### SOURCE INFORMATION:
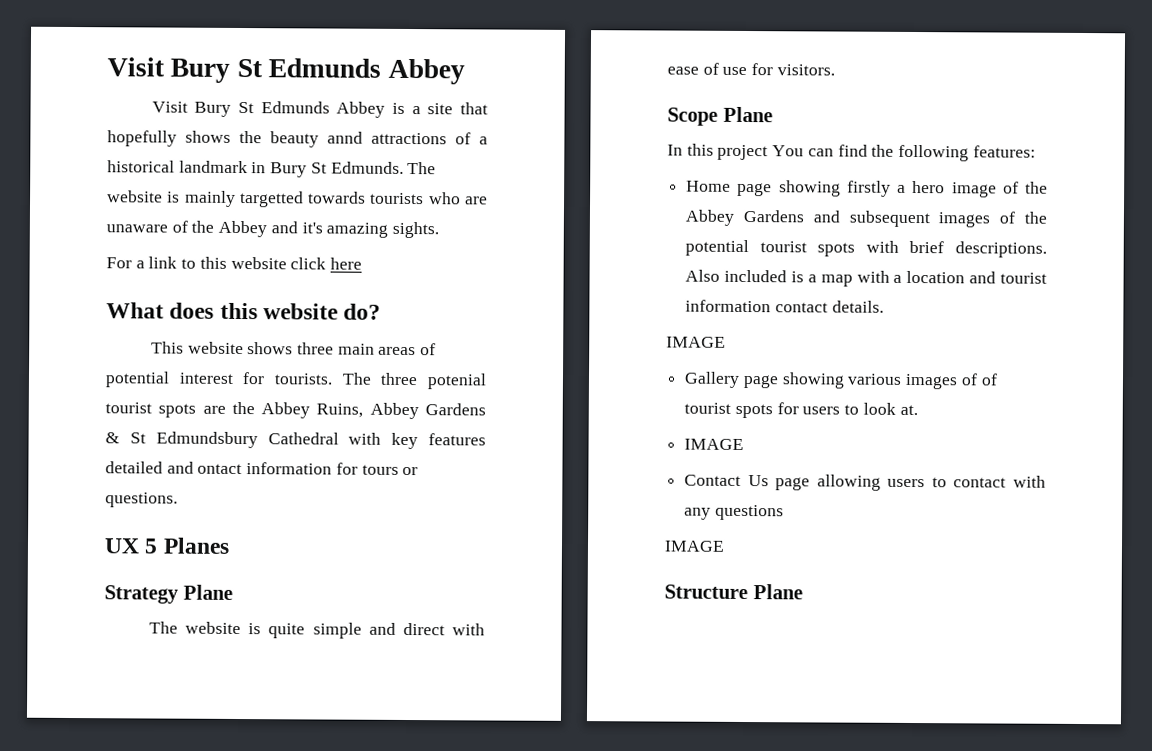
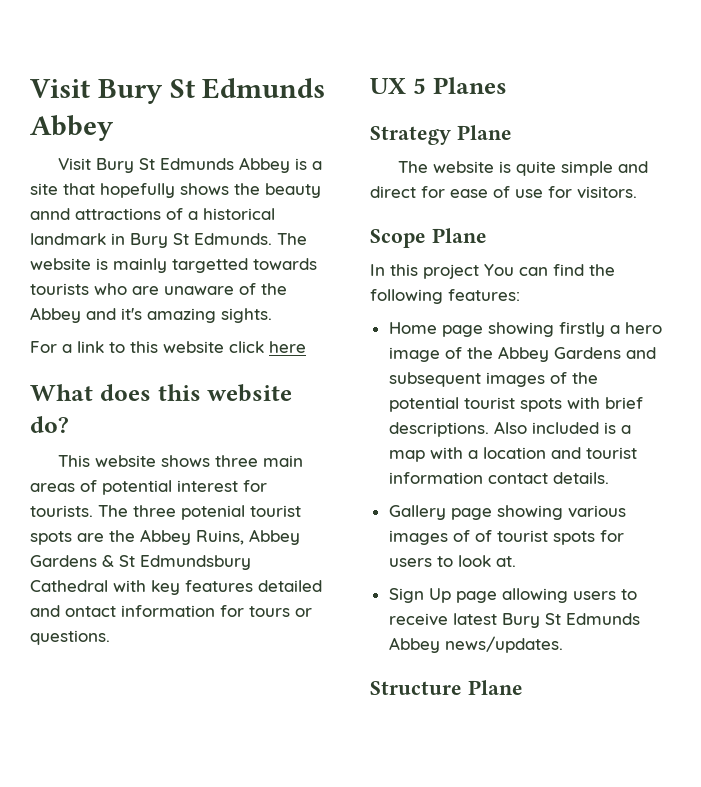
[451,623,485,636] with -> [421,186,445,198] for
[666,336,726,348] // IMAGE -> (609, 478) none
[684,438,745,451] [684,474,769,487] IMAGE // Contact Us -> [388,588,451,603] Sign Up
[953,475,1046,488] [684,504,784,521] [664,540,725,552] contact with any questions // IMAGE -> [388,613,640,628] [388,636,563,653] receive latest Bury St Edmunds Abbey news/updates.

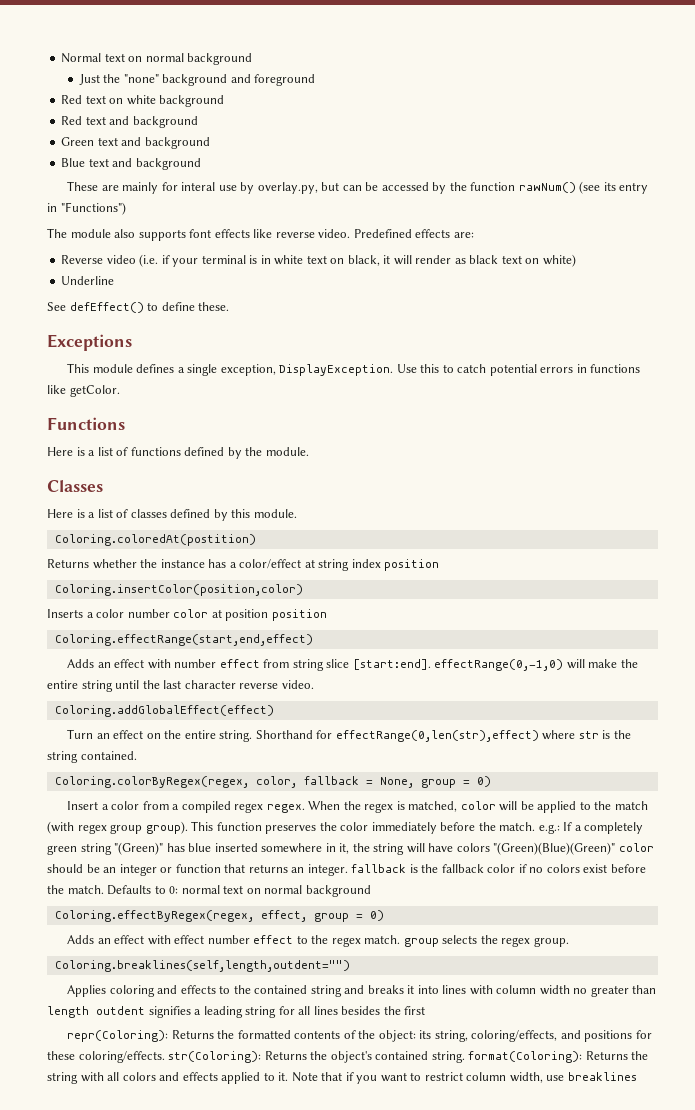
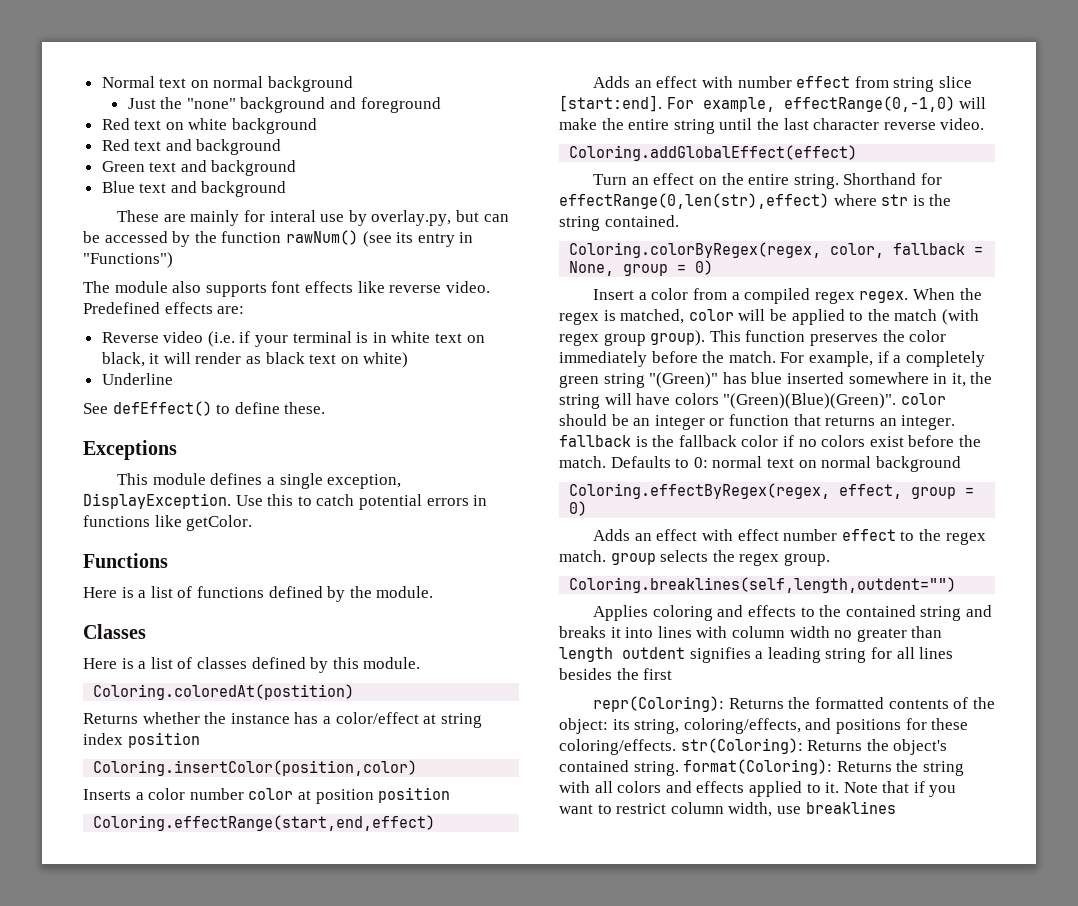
(431, 664) none -> [666,97,775,112] For example,
[538,822,573,834] e.g.: If -> [780,351,889,367] For example, if
[493,842,616,855] "(Green)(Blue)(Green)" -> [723,393,897,409] "(Green)(Blue)(Green)".

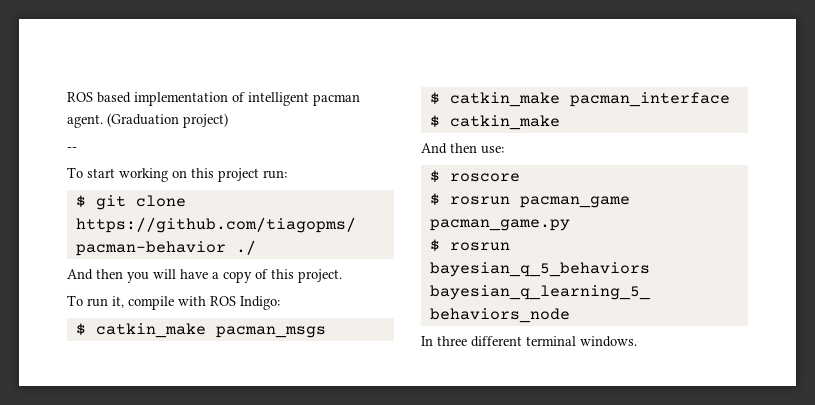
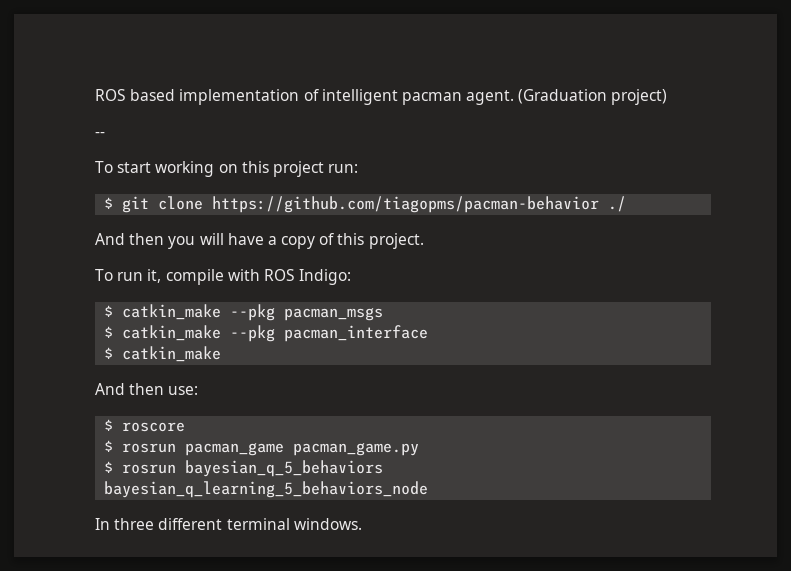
(206, 330) none -> [230,304,276,321] --pkg
(560, 99) none -> [230,325,276,342] --pkg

### WHAT YOU HAVE TO DO:
Scan the material for lines holding the word "example", count them, and give the result alone.

### ANSWER BELOW:
2